Monday, May 28, 2007

Sunil Bharti Mittal - The new CII President

Source: Mint


Sunil Bharti Mittal, the chairman of Bharti Airtel Ltd, India’s largest mobile telephony firm with over 40 million customers, is the first representative of the service industry in five years to head industry lobby Confederation of Indian Industry (CII). Mittal, who recently divested operational responsibilities at Bharti Airtel to focus on CII, heads a corporate group with interests in telecom, agriculture and retail. He terms the year ahead that he will spend heading CII as a year in national service. In an interview with Mint, Mittal spoke about the need for inclusive growth, education, and skill development. Edited excerpts:

How have you been preparing yourself for this role during the last year?
We’ve prepared the company for this year—prepared the management board. I clearly knew that this year a lot of (my) time would be spent outside the company, travelling in India and outside. So, that part is done. As vice-president, I have been preparing in my mind to do this as a national service and learn the nuances of the chamber’s working, and its huge reach across the country and the globe. I am leading a delegation next week to Washington, New York and later in the week to London. So, there’s a lot in my cup.

What aspects of your leadership style are you going to bring to CII?

Transparency, I think —transparency of industry in dealing with society at large. Collaborating with the government, that’s my style. Even if we have any disagreements, we’ll try to resolve the disagreements with logic and the conviction that what you are proposing is good for the nation at large. I would equally want the government to be brave and try to overcome critical obstacles.

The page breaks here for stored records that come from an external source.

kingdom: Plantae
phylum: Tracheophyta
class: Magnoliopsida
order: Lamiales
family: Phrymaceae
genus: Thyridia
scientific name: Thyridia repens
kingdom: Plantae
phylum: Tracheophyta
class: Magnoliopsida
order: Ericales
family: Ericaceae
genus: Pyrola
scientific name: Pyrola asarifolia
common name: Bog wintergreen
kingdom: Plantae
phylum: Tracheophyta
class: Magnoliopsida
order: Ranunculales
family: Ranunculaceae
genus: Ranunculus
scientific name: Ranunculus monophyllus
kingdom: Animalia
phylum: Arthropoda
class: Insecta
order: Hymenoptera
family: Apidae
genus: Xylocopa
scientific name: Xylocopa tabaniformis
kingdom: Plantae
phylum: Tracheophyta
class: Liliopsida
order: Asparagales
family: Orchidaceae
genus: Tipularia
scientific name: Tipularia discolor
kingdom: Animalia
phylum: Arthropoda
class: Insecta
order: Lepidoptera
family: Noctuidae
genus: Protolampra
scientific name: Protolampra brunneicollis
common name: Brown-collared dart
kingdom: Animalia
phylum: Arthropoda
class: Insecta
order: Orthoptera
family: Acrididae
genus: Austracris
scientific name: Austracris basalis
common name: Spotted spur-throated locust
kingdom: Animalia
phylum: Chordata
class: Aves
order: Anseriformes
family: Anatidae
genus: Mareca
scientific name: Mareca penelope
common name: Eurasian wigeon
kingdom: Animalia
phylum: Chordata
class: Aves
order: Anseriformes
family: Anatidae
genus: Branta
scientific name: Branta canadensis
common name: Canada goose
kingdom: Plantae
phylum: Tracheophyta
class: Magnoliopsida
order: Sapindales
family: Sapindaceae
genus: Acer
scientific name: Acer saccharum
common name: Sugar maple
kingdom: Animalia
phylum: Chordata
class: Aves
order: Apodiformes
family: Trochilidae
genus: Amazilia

Do you see any areas of conflict (with the government) that could come up in your tenure?
I think we want deregulation of financial services and retail, and then, there are specific industry issues like 3G (the issue of licences to companies wishing to operate third-generation telecom networks). Those issues will evolve.

Have you identified any issue you will focus on within your tenure?
Education. That’ll be my big drive. Education is very regulated today and there are issues like private participation in the education area, foreign universities, corporate universities, development of faculty and teachers, higher compensation for teachers.

To what extent do you think the government is aware of these issues?

They are aware, very much aware. But there are voices which say that private-sector participation in this sector would drive up the cost of education. We have to work with the government and address these concerns.

What sort of time frame do you have in mind for resolving this issue? And do you have any specific plans?
I’ve got 12 months or 11 months, depending on the next annual session of CII. We would have a major education summit in the next three to four months and before that put out a position paper on what exactly we want.I don’t think that we can solve this problem within this year, but I’ll be glad if I canlay a foundation. CII has traditionally been perceived as a club of manufacturers, in a manner of speaking. But the service industry has played a big role in expanding the economy in recent times.

How do you plan to increase the service industry’s involvement?
Who are the top two people in CII? They are both service (industry) people (Mittal himself, and vice-president of CII, K.V.Kamath, the managing director of ICICI Bank Ltd). There are (also service) people in development councils.

Do you think that you need to tweak your initiative of ‘Building People, Building India’ to include the service industry?
The service industry is a representative part. People skills and development are very much a part of retail, business process outsourcing, software and therefore, very very clearly, it (our initiative) is going to be service-oriented. Equally, skill sets of rust collar workers —carpenters, plumbers, drivers, chefs—all (are important). That’s why I say, traditionally the blue- and white-collar workers were the base of the industry and rust collar the future.

How do you propose to work on the agenda (of building people)? Right now, it is on paper.
Banking. We need people to be able to pick up money and get skills in a particular trade. If someone doesn’t have the money, but good aptitude, banks must be able to back him and an authority (regulatory or supervisory body) to monitor and push skill-development. What we need is a catalyst. We need some key messages and people will start coming. For example, with a higher level of skill, you can earn five times the salary you are earning. (The) Authority looks after putting in place a framework, certification, the adoption of ITI (industrial training institutes) by industry, some by CII, some by Ficci (a rival industry lobby), creation of 50,000 ITIs by private-public partnership, etc. There’s a planning commission task force on skill development which will come out with a report, and CII and its members will pick up (points) from that report.

Is there any sort of measurable target you have set by the end of the year for the skill-development initiative?
The reports should have the targets. The target actually is that 280 million people are coming (into the working or ready-to-work population) in 10 years. A large number of them may create problems if they are not taken care of.

Is there going to be some monetary commitment from CII members towards the skill-development initiative?
CII is well funded and it will be taken care of.

Industry and services have been growing fast, but agriculture has been lagging. According to you, what are the three most critical points that should be there in the country’s agriculture policy?

In my point of view, linkage between farmers, markets and the customer. (You need) cold chains, storage, warehouses, transportation, packaging… you can’t have all these till you have organized retail come into play. You can’t just wish for great growth. You need to carry it, transport it to the customer. That’s the most critical thing. With technology, farmers are in a position to growmore; they can do a good job. Then (we need) corporate farming. We hope to start adebate at the policy level on this issue.

2 comments:

Stuti Saxena said...

Good post!

Helped in my case study preparation!

Thank you Sir!

jagdeep said...

dear shri sunil mittal,i am painfully writing this mail to ur gd self. I am a proud owner of AIRTEL having no as 9915640000 alongwit five another nos in my family. I am presently wkg as Administrative officer with Bhaddal Inst's,Ropar in Punjab. In my campus we have more than 5000 students. Airtel Network Signal is almost zero in our campus. We r approaching to AT-Pb officials from last one yr for redressal of our complaint. No releif from Nodal a/w/a Appealett authroties received so far. I know so many persons who have switched to another SP & I am painfully leaving the AT Parivar & porting my no to another service provider but i wl request u as your welwisher to concentrate on ur AT business in PB & take some necessay measures to retain the LEADERSHIP. Hopefully of the opinion that some action wl be initiated. Regards,JK SHARMA.